Nós também não aceitamos...


Titãs - Querem o meu sangue

Apesar da grande mídia, Fidel vive e viverá. Cuba livre também.

Quando a revolução cubana foi vitoriosa em 1959, minha mãe ainda era uma menina quase moça. Isso quer dizer que eu não era sequer projeto de vida, quando Fidel, Raul Castro, Che e os seus companheiros, depois de montarem base guerrilheira na Sierra Maestra e conquistarem o apoio dos campesinos, derrubaram o governo do ditador Fulgêncio Batista, devolvendo Cuba aos cubanos. Até então, a ilha era um quintal, ou melhor, um misto de cabaré e cassino dos Estados Unidos. Aliás, essa parte da história nunca aparece nas reportagens da grande mídia. Aliás, a grande mídia não dá voz, por exemplo, a intelectuais como Noam Chomsky, lingüista estadunidense, respeitado no mundo acadêmico em todo o planeta terra, que demonstra, a partir de dados e números, que os Estados Unidos são o país mais terrorista do globo e nunca vi um jornal chamar Bush de terrorista. Aliás, o Jornal da Globo desta noite me deu ânsia de vômito ao retratar a história de Fidel. A velha fórmula da manipulação para anunciar o pensamento da emissora como verdade absoluta, acima da história.
Mas voltando à nossa ilha vermelha e hermosa, foi apenas vinte e cinco anos depois da revolução, por volta dos meus 14 anos, que Cuba me foi apresentada por Geraldo Garcia e Cácia Cortez como uma referência do sonho de igualdade, da auto-determinação dos povos, de soberania, enfim, do sonho socialista. Um sonho que nos moveu e nos move - às vezes, com mais intensidade para uns e menos intensidade para outros/as (alguns até se perderam no caminho). Um sonho que foi ganhando outras nuances, incorporando a igualdade de gênero, étnica, a defesa do meio ambiente, mas que, sem nenhuma dúvida, teve traços de José Marti, líder intelecutal e poeta cubano, que merece destaque na história do pensamento socialista latino-americano e mundial e a quem Fidel e seu povo sempre procuram honrar, entoando e replicando seus pensamentos, versos e ensinamentos - “Con los pobres de la tierra/ Quiero yo mi suerte echar” (Martí).
A coragem e a determinação de Fidel, do conselho da revolução e do povo cubano foram alimentos para a resistência aos embargos econômicos, às propagandas anti-comunistas espalhadas pela mídia, aos ataques do império comandados pelos Estados Unidos, que não admitem que nenhum povo construa com as suas próprias mãos um destino diferente do capitalismo.
Hoje,19 de fevereiro, ao deixar a Presidência do Conselho de Estado de Cuba, Fidel, bem diferente do retrato mal pintado pela grande mídia, que a serviço da ideologia estadunidense já o declarou morto diversas vezes, demonstra ser um homem revolucionário no sentido pleno: “Não me despeço de vocês.

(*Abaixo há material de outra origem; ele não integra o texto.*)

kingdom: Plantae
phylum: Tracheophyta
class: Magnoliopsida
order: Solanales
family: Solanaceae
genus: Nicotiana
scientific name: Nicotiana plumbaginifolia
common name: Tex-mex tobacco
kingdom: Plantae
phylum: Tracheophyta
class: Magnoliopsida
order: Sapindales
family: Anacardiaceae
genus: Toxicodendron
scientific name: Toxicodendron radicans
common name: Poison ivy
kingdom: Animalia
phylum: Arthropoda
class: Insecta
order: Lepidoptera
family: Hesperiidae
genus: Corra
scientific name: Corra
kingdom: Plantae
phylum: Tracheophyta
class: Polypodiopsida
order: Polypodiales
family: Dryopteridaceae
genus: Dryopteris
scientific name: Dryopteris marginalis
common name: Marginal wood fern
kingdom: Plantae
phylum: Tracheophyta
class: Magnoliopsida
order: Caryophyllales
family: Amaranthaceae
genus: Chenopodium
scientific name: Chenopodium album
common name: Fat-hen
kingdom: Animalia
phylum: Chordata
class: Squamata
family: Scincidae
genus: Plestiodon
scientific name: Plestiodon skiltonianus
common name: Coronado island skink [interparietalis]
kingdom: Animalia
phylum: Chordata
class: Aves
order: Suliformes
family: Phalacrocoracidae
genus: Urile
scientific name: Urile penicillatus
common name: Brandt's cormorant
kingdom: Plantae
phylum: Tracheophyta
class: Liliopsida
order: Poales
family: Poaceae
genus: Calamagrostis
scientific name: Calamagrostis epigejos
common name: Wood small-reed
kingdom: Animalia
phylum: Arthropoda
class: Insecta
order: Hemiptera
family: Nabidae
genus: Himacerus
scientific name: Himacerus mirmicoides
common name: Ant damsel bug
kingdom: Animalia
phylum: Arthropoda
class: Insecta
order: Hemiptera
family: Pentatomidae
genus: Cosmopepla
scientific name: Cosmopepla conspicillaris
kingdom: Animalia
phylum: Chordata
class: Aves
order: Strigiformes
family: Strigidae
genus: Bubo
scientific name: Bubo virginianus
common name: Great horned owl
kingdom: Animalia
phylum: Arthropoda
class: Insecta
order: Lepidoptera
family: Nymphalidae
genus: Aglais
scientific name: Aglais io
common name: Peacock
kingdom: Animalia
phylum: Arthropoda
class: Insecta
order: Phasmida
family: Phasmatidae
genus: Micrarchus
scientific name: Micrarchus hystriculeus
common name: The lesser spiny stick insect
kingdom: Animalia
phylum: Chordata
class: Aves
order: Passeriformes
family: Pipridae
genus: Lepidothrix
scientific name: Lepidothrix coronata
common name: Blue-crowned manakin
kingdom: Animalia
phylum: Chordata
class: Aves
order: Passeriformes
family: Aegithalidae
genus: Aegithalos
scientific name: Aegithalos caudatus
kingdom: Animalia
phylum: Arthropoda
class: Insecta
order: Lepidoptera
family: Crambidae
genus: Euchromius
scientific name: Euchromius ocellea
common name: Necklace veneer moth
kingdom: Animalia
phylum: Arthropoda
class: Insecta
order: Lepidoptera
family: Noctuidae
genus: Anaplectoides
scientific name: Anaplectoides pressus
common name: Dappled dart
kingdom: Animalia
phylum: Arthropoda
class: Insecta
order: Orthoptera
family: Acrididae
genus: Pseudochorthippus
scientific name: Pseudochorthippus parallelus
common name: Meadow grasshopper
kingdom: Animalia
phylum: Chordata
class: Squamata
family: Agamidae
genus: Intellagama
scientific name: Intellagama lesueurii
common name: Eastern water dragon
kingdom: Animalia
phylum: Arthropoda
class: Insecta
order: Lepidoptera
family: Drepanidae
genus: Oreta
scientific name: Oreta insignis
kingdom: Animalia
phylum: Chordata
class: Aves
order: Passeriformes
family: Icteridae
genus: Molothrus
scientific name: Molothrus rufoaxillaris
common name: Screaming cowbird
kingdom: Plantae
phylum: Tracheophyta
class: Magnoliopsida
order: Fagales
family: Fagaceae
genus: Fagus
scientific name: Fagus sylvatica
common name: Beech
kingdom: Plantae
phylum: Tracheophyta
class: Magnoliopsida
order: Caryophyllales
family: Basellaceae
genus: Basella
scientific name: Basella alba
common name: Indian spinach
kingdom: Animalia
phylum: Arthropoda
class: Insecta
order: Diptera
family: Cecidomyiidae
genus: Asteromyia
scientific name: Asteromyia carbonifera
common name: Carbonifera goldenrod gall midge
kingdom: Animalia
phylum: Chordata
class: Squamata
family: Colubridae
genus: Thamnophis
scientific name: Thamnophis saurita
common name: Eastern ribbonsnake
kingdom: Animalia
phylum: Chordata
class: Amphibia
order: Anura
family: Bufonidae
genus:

Desejo apenas lutar como um soldado das idéias. Continuarei a escrever sob o título 'Reflexões do companheiro Fidel'. Será mais uma arma do arsenal com o qual se poderá contar. Talvez minha voz seja ouvida. Serei cuidadoso".
Apesar de a grande Mídia e do império decadente dos EUA, Fidel vive e viverá. Cuba livre também. E os sonhos de José Martí, Simon Bolívar, Tupac Amaru, Zumbi, Antônio Conselheiro, Marçal de Souza e outros latino-americanos também.

Melhor retrato de Fidel

Deixo aqui o melhor retrato do Fidel, feito com palavras sábias de Ignácio Ramonet, grande jornalista do Le Monde Diplomatique:

“A coisa mais surpreendente que eu achei sobre esse homem, em mais de cem horas que passamos juntos em conversas para a compilação de sua memória, foi o quanto ele era modesto, humano, discreto e respeitoso. Ele tem uma enorme moral e senso ético. Ele é um homem de princípios rigorosos e existência sóbria. Ele também é – eu descobri – apaixonado pelo meio ambiente.Ele não é nem o homem que a mídia ocidental pinta nem o super-homem que a imprensa cubana às vezes apresenta. Ele é um homem normal, ainda que um homem incrivelmente batalhador. É um estrategista exemplar, que conduziu sua vida com permanente resistência. Ele contém uma curiosa mistura de idealismo e pragmatismo: ele sonha com uma sociedade perfeita, mas sabe que as condições materiais são muito difíceis de serem transformadas. Ele deixa seu gabinete confiante que o sistema político de Cuba está estável. Sua preocupação atual não é mais sobre o socialismo no seu país do que a qualidade de vida ao redor do mundo, onde muitas crianças são iletradas, famintas e sofrendo de doenças que poderiam ser facilmente curáveis.”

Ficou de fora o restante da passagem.